We get caught worrying about figuring it all out and having all the answers. When we don’t know how to change things, we convince ourselves that there’s no way, so we ignore the whispers. And in order to deal with the fact that we’ve ignored the whispers and that our lives sometimes feel okay but aren’t totally great, we pick up something to help us feel better.
We process the feelings by not actually processing them at all because we never learned how to feel our feelings. Many of us turn to a “safe” solution like wine or food. I never did drugs; that wasn’t my thing. I never had a gambling problem or a shoe addiction. But I did love wine and food. They became a comfort. They became a ritual.
So this is my story: I was raised Catholic in a Lebanese family in the South. I’m a success-driven, high-achieving woman.
We drink and we eat; that’s just what we do. And there is nothing wrong with any of that…until there is.

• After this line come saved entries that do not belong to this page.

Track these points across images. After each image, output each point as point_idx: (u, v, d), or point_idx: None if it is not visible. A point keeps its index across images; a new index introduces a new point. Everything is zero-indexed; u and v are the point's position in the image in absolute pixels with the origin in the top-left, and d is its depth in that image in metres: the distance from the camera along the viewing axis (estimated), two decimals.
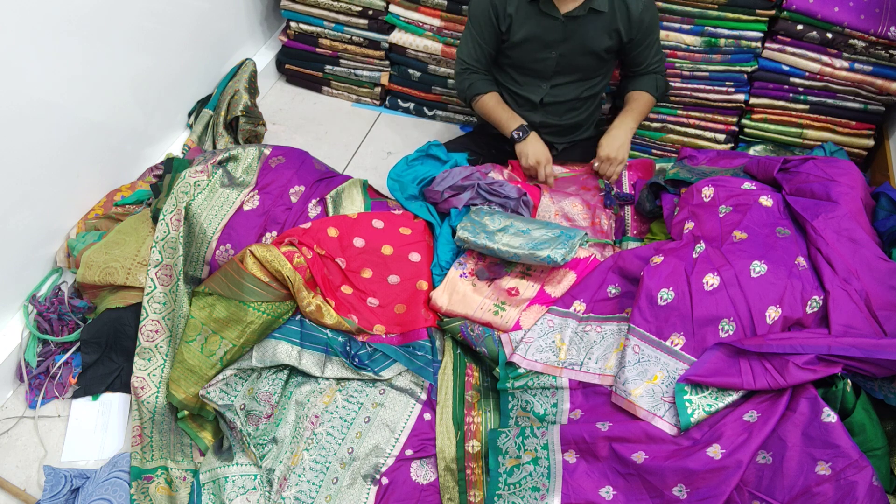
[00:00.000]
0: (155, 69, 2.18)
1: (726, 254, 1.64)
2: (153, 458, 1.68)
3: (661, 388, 1.53)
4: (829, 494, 1.31)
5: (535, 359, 1.69)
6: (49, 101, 1.79)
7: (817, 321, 1.55)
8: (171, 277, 1.80)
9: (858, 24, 2.06)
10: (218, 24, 2.45)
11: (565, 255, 1.75)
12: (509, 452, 1.59)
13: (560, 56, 2.03)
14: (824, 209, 1.66)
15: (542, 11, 1.95)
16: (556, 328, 1.73)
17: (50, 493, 1.61)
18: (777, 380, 1.43)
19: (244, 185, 1.92)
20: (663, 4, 2.18)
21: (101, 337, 1.84)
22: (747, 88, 2.30)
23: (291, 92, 2.83)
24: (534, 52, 2.04)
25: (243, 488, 1.60)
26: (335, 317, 1.78)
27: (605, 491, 1.48)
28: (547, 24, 1.97)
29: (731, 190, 1.79)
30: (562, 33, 1.98)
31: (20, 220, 1.81)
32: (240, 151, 1.98)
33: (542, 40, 2.00)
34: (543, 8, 1.95)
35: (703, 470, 1.39)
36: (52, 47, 1.75)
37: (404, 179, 2.08)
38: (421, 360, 1.78)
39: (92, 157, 2.01)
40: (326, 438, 1.68)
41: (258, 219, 1.87)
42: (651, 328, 1.60)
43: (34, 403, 1.82)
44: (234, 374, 1.72)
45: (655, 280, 1.63)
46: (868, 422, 1.40)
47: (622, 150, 2.07)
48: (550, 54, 2.03)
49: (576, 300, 1.78)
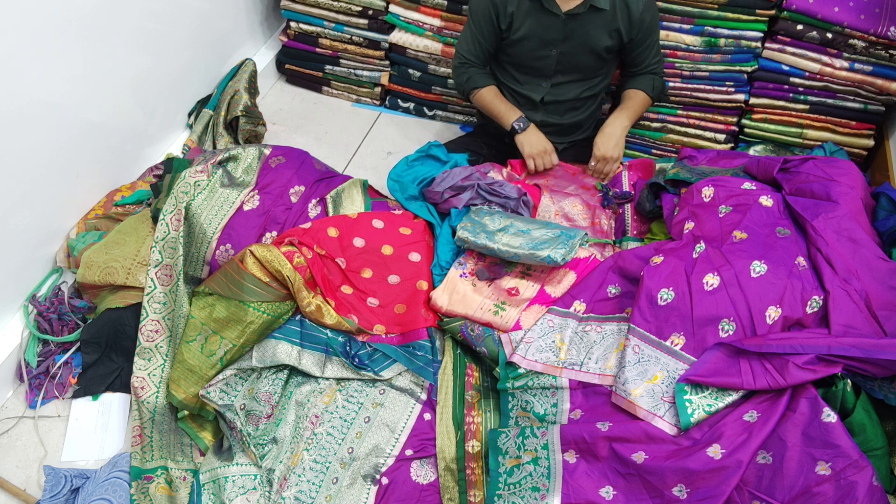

There’s nothing wrong with drinking wine, eating chocolate, shopping online late at night, or pouring your heart into work you love. What I’m saying is that these things can be dangerous if you use them to cover what you don’t want to feel, or to fill a void in your soul.
Many of us know there’s something more. We’re ready to feel aligned, purposeful, and driven, but we don’t know how to do that.
We don’t know what the “something more” is, but we can hear it calling to us.
I had to quit filling the void with food and wine last year in order to finally find my “something more.” I had to really look at the range of emotions I was feeling, write about them, and allow them to be present, without making them bad or wrong.
I had to notice my fears and not run from them. I had to learn the difference between thoughts that were helpful and those that were just old programming that I needed to release. I had to learn to notice my thoughts as visitors, not as invited guests. I had to learn that I had a choice in every moment.
I touched a deep, dark, raw, and beautiful place within myself. I have come out on the other side of this journey more aligned, more purposeful, more driven, and more alive than ever before. This is my one life, and I am now choosing to live it with intention.
I have a purpose in this lifetime and I need to be an open channel to do the work that I feel inspired to do.
You can create a sense of purpose too, but you have to be willing to let go of the old and embrace the new.
Are you willing to say yes to your path even if the road is dusty and dark?
You won’t always know the answers. You won’t always know “how.” But if you are willing to say yes to the whispers, the road will rise to meet you and your direction will unfold. You must first say yes.
My life without using wine or food to cover feelings is richer and more abundant and fulfilling than I ever imagined possible. I am free. I am aligned. I am driven. I am in love. I am happy. I am soulful. I am light. I am radiant.
More than anything, I am here to show you how to access the same connection to your true self so you can show up and do the work that inspires you.
Try these five steps to get you started.
1. Ask yourself, “Do my heart and soul feel completely full?”
If the answer is no, are you willing to say yes to finding your “something more” and to walking your path?
2. Once you’ve said yes, become aware of how you numb and check out (wine, food, work, etc.).
You don’t have to get rid of these things, but can you notice when you reach for them?
3. Recognize your fears without stuffing them down or making them wrong.
It’s helpful for me to write down my fears without trying to solve them. Something like “I’m scared of…” and then just write for a few minutes.
4. Remember that the feelings won’t kill you.
You might feel awesome in the morning and horrible two hours later. Thoughts and feelings come and go. Remember that they don’t define you. The real you is the stillness underneath it all.
5. Have faith.
This is a journey. Your path will unfold. Trust that once you say yes, all you have to do is keep your eyes open for the clues. You will be guided if you keep showing up and saying yes.